Sur dix référendums à caractères social ou environnemental qui ont eu lieu en Suisse en 2024, la gauche, les syndicats et d’autres associations en ont gagné sept. C’est du jamais vu. La Suisse serait-elle en train de changer ? Il est trop tôt pour le dire, mais il est certain que ces sept victoires sont autant d’avertissements pour la majorité de droite au pouvoir.
Lors des trois premières votations de l’année, la gauche suisse avait déjà obtenu une 13e rente AVS (retraite fondée sur la redistribution) et refusé l’augmentation de l’âge de la retraite de 65 à 66 ans. Elle avait ensuite fait tomber une révision de la loi sur la prévoyance professionnelle. Cette « réforme » de la partie privée du régime des retraites, fondée sur la capitalisation, aurait entraîné une baisse de rentes allant jusqu’à 3’200 francs (3’400 euros) par année. La gauche avait aussi contribué à l’acceptation d’une loi favorable à un approvisionnement en électricité reposant sur les énergies renouvelables.
Extension des autoroutes : ça suffit !
Le dimanche 24 novembre, trois autres succès se sont ajoutés à la liste. En premier lieu, les électrices et les électeurs ont rejeté, par 53 % de non un projet d’extension de certains tronçons d’autoroutes à six postes (notamment près de Genève). Il y a derrière ce vote le désir d’une mobilité plus douce, plus écologique. Mais le montant du projet (5 milliards de francs, soit 7,6 milliards d’euros) a aussi retenu passablement de citoyennes et de citoyens. D’autres pensent qu’une partie des Suisses ont exprimé leur volonté de freiner le développement des infrastructures, et par conséquent leur futur soutien à l’initiative de l’UDC qui veut limiter la population suisse à 10 millions d’habitants.
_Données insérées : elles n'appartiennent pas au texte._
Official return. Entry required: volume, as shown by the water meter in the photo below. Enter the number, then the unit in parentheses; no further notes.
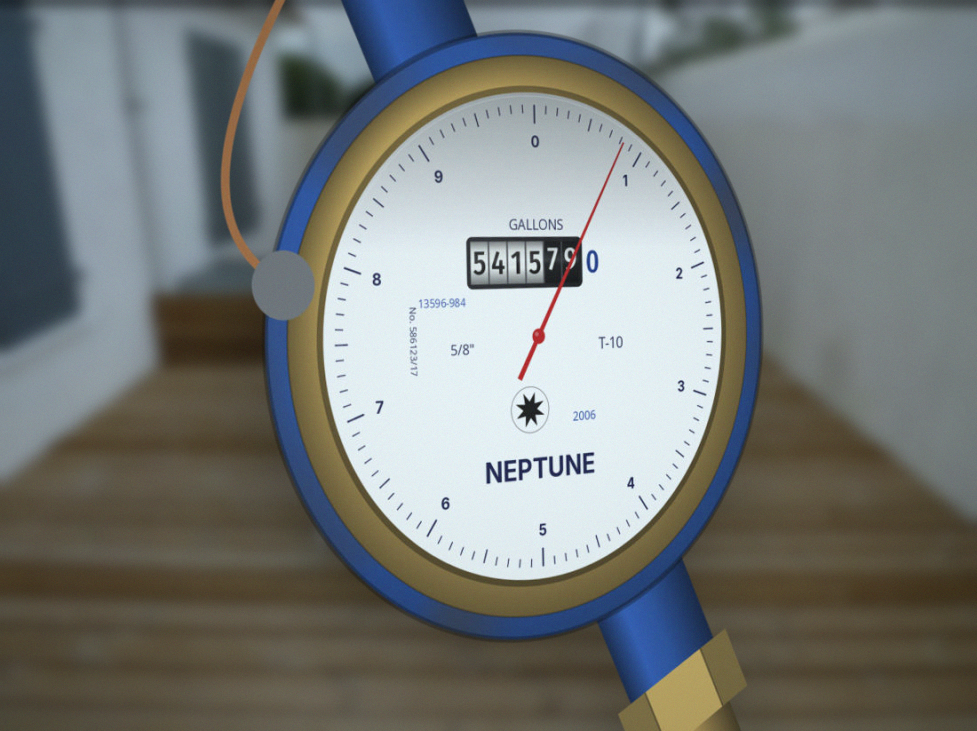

Double victoire des locataires
Les Suisses ont aussi infligé une véritable gifle au lobby immobilier. Via la droite parlementaire, ils ont en effet rejeté, par 51 % de non, deux projets qui visaient à affaiblir les droits des locataires face aux propriétaires. Cette double victoire a été saluée par le sénateur socialiste Carlo Sommaruga, président de l’Association suisse des locataires (Asloca) : « C’est un message fort aux milieux immobiliers qui ont injecté 3,5 millions dans cette campagne. »
L’unité paie
Malgré trois échecs (deux sur l’assurance maladie et un à propos de la biodiversité) le bilan de la gauche est donc « globalement positif ». Arrogance systématique de la droite, baisse du pouvoir d’achat ou encore économie qui commence à connaître des difficultés sont autant d’éléments qui permettent de comprendre ces différents sursauts de la gauche et des classes populaires et moyennes. Mais ce qui paraît plus important, c’est que dans toutes ces campagnes, l’unité des forces progressistes, de la gauche radicale aux écologistes en passant par le PS, les Verts, les syndicats et les associations de locataires, l’unité a été quasi-totale, alors que la division (les Verts avaient laissé la liberté de vote) est à l’origine de l’un des trois échecs, celui relatif à l’acceptation d’un financement moins solidaire de l’assurance maladie.
Dans le Jura, le taux de réussite atteint même 90 %, puisque les Jurassiens, contrairement à l’ensemble de la Suisse mais comme le recommandait le PSJ, ont accepté l’initiative limitant les primes d’assurance maladie à 10 %du revenu, et rejeté la réforme du financement du système de santé (EFS).
Jean-Claude Rennwald
Ancien député (PS) au Conseil national suisse, militant socialiste et syndical
Article paru dans la revue française, Démocratie et socialisme, décembre 2024.